▶ Written request:
Can you give the data below again with each "collectors" renamed to "collected by", changing nothing else and leaving out the pictures?

▶ Source data:
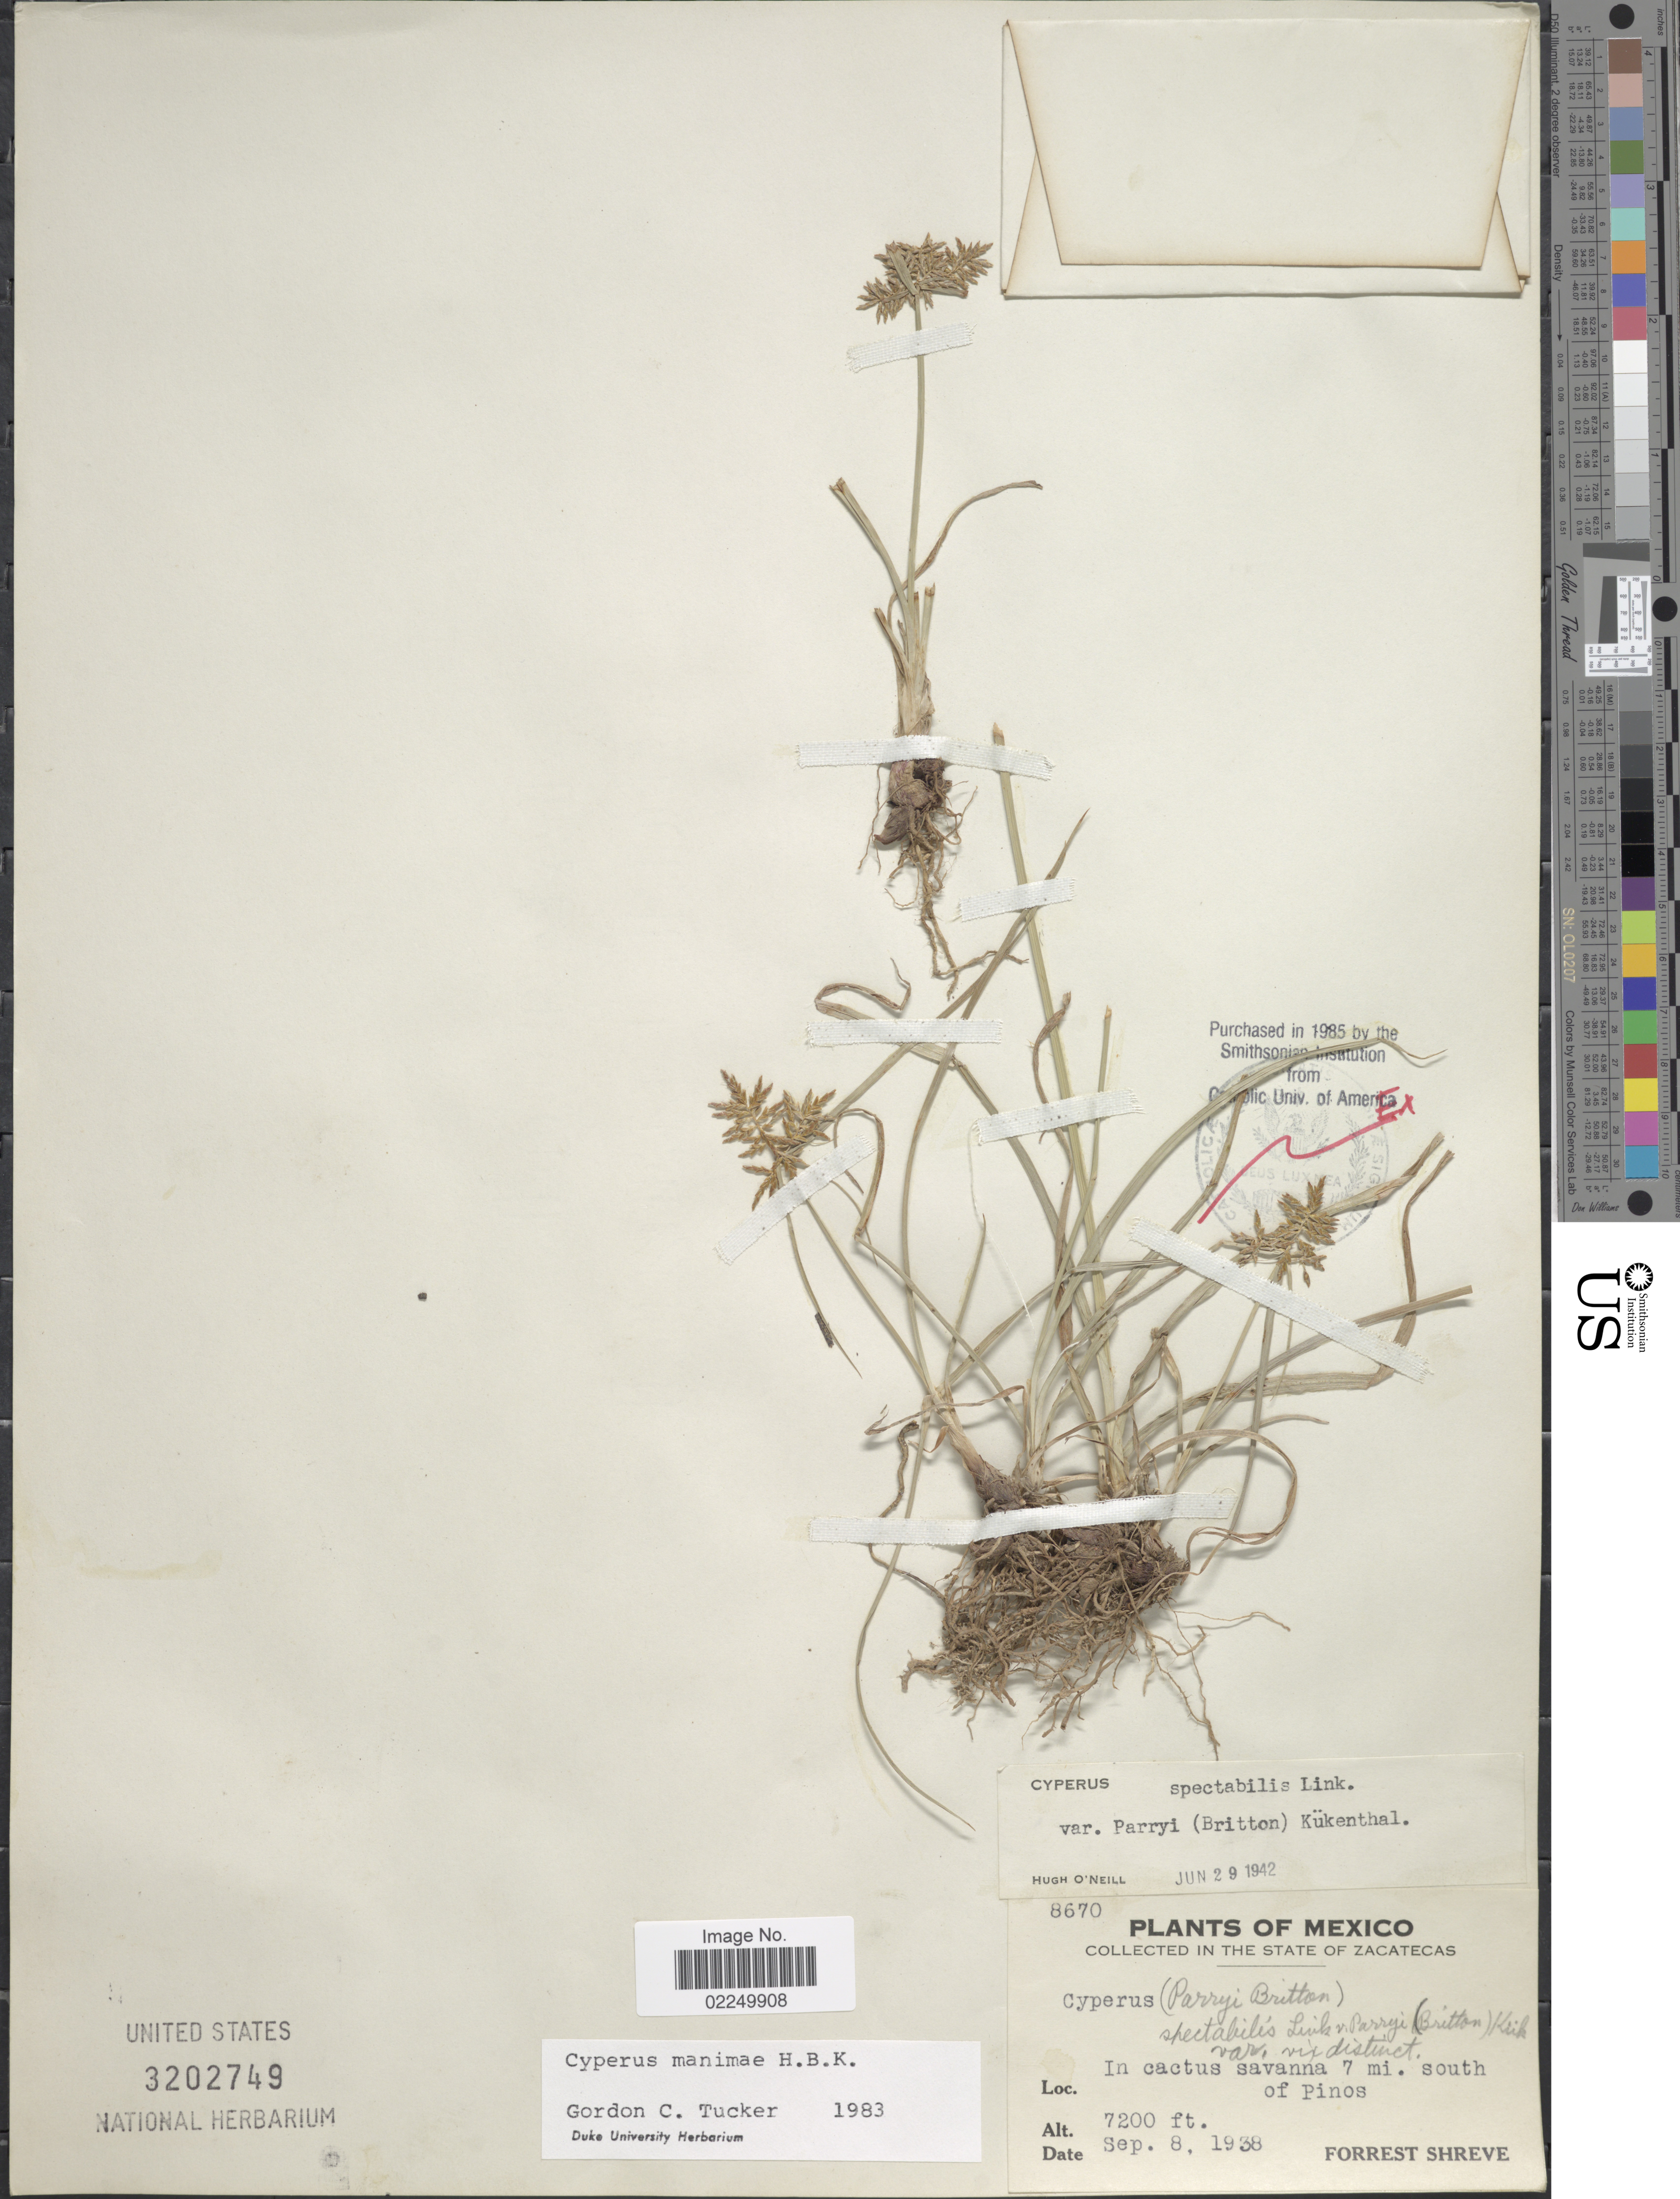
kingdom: Plantae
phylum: Tracheophyta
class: Liliopsida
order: Poales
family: Cyperaceae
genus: Cyperus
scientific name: Cyperus manimae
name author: Kunth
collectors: F. Shreve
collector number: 8670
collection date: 1938-09-08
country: Mexico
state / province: Zacatecas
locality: In cactus savanna 7 mi. south of Pinos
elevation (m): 2195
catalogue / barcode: US 3202749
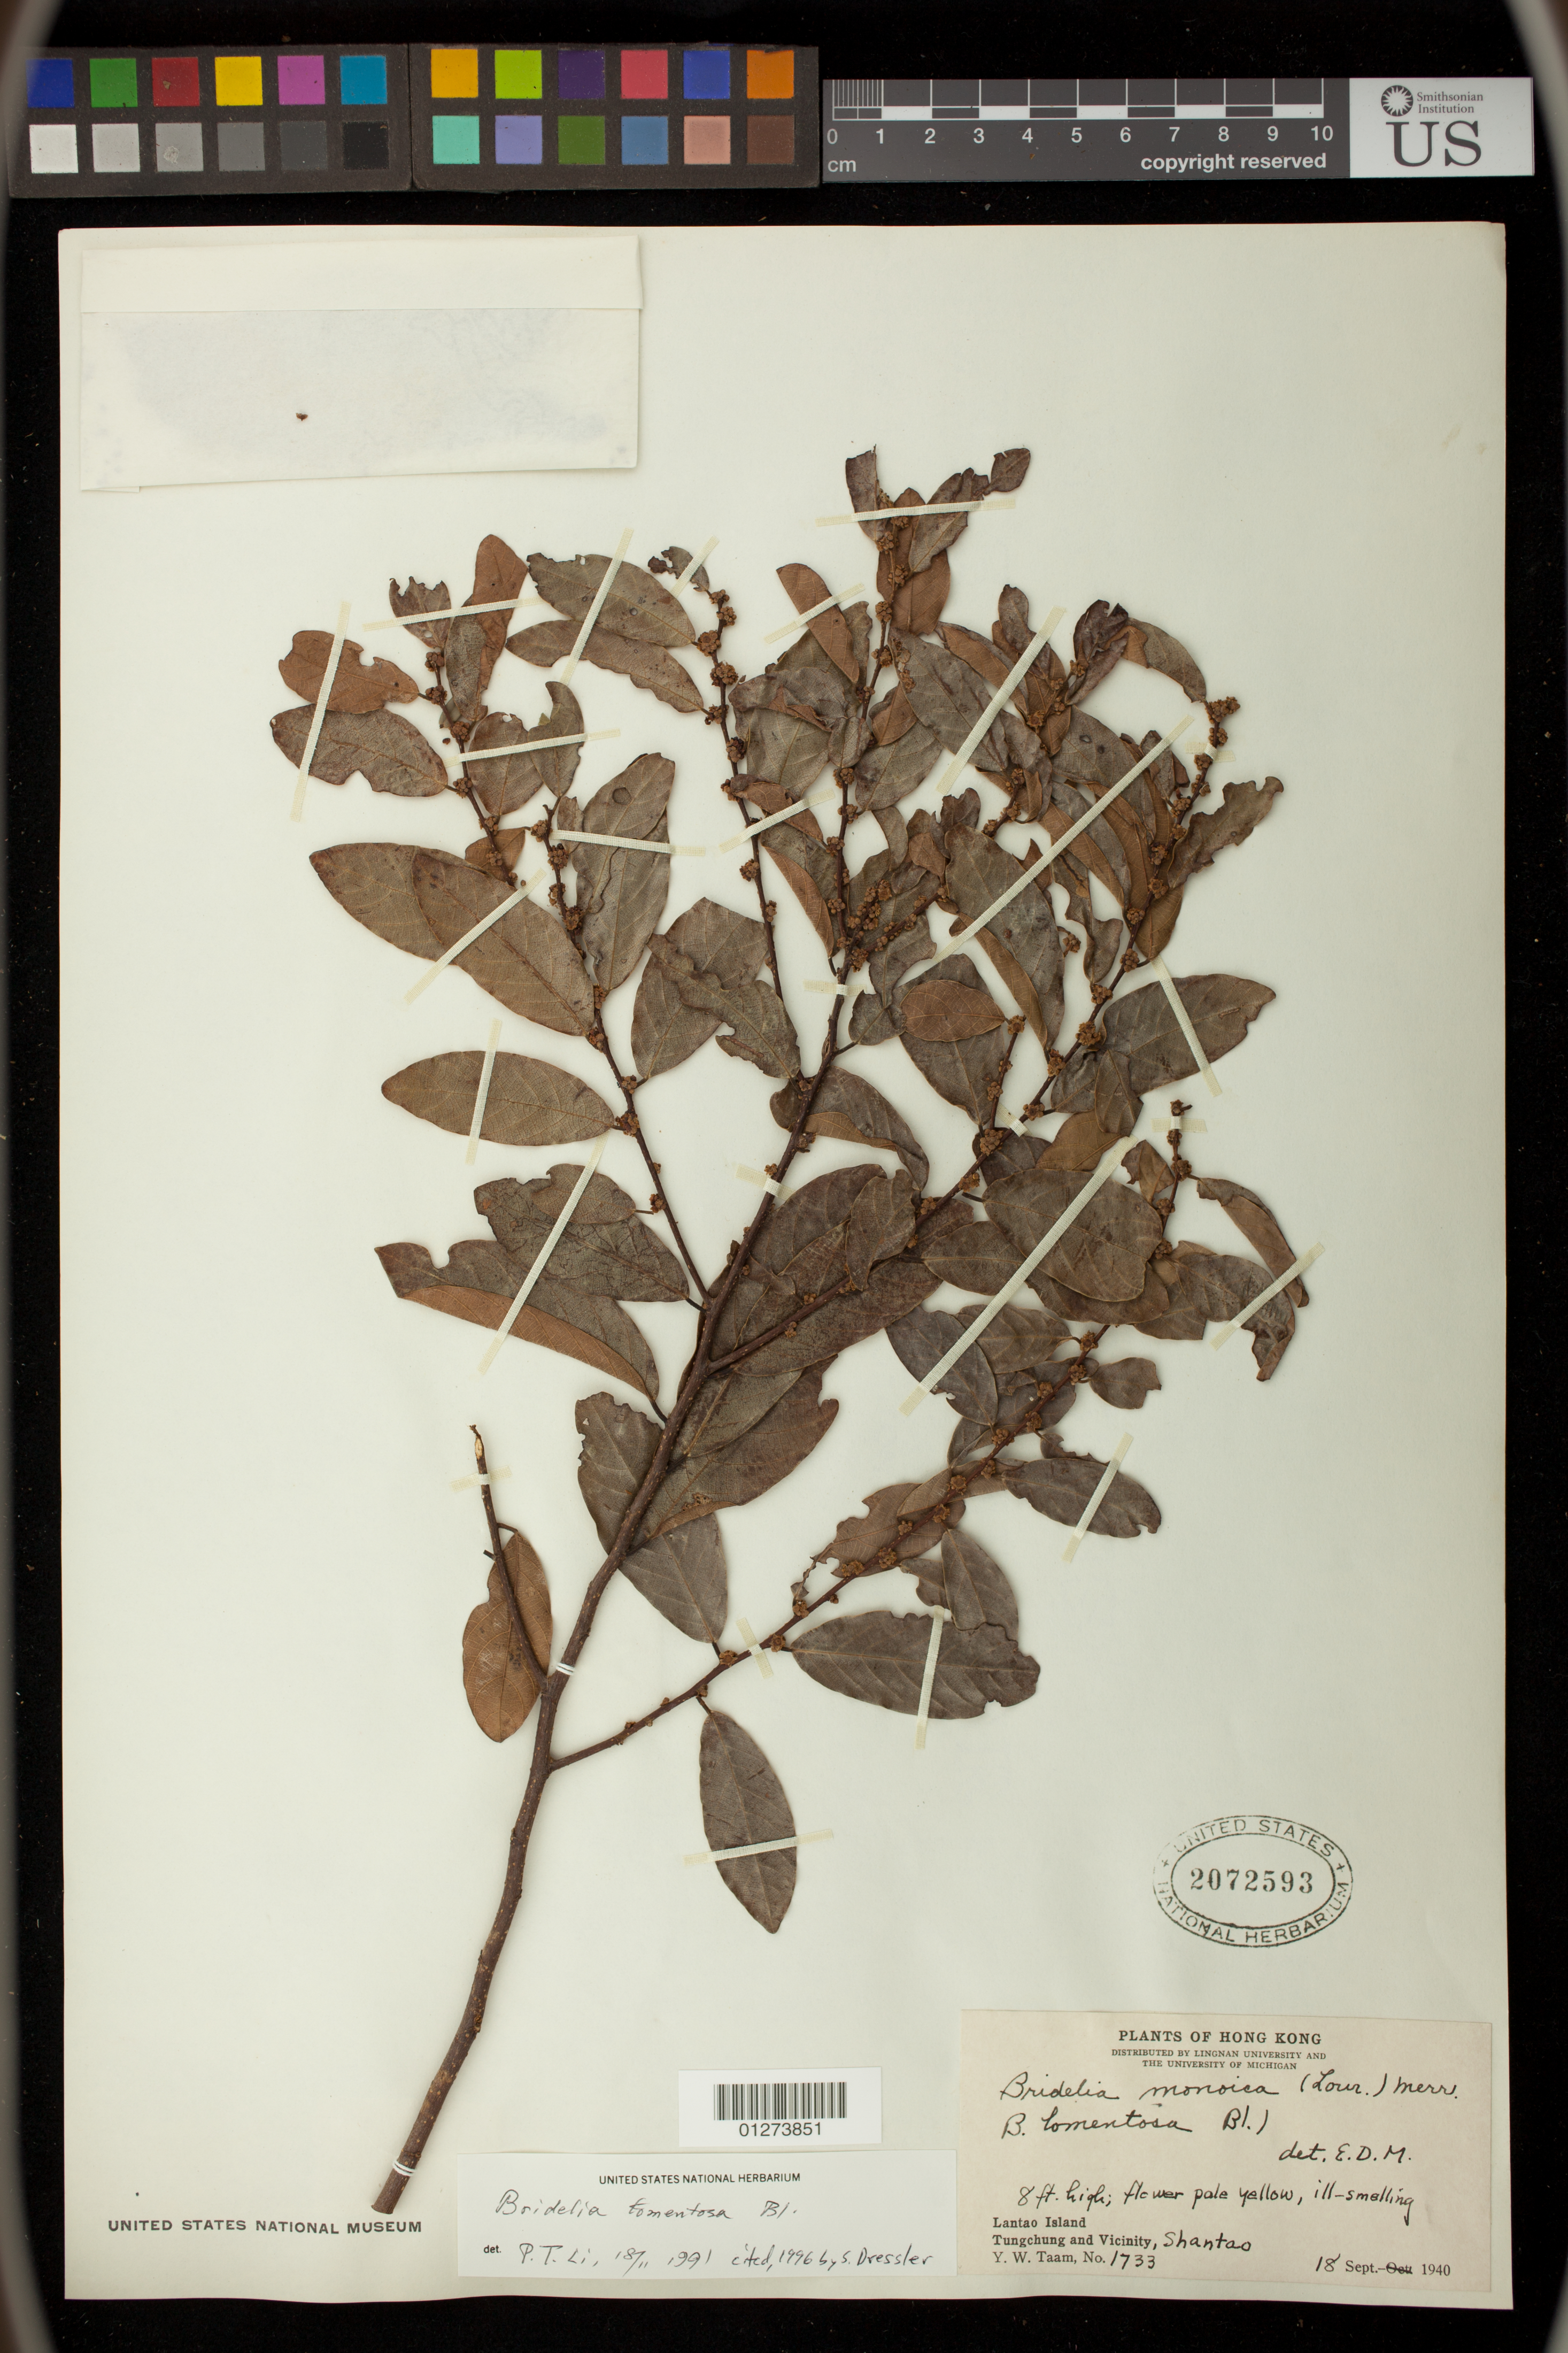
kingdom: Plantae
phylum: Tracheophyta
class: Magnoliopsida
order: Malpighiales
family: Phyllanthaceae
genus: Bridelia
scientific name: Bridelia tomentosa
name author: Blume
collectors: Y. W. Taam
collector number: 1733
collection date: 1940-09-18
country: China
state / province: Hong Kong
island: Lantau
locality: Lantau Island, Tung Chung and vicinity, Shantao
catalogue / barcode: US 2072593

▶ Exercise solution:
kingdom: Plantae
phylum: Tracheophyta
class: Liliopsida
order: Poales
family: Cyperaceae
genus: Cyperus
scientific name: Cyperus manimae
name author: Kunth
collected by: F. Shreve
collector number: 8670
collection date: 1938-09-08
country: Mexico
state / province: Zacatecas
locality: In cactus savanna 7 mi. south of Pinos
elevation (m): 2195
catalogue / barcode: US 3202749
kingdom: Plantae
phylum: Tracheophyta
class: Magnoliopsida
order: Malpighiales
family: Phyllanthaceae
genus: Bridelia
scientific name: Bridelia tomentosa
name author: Blume
collected by: Y. W. Taam
collector number: 1733
collection date: 1940-09-18
country: China
state / province: Hong Kong
island: Lantau
locality: Lantau Island, Tung Chung and vicinity, Shantao
catalogue / barcode: US 2072593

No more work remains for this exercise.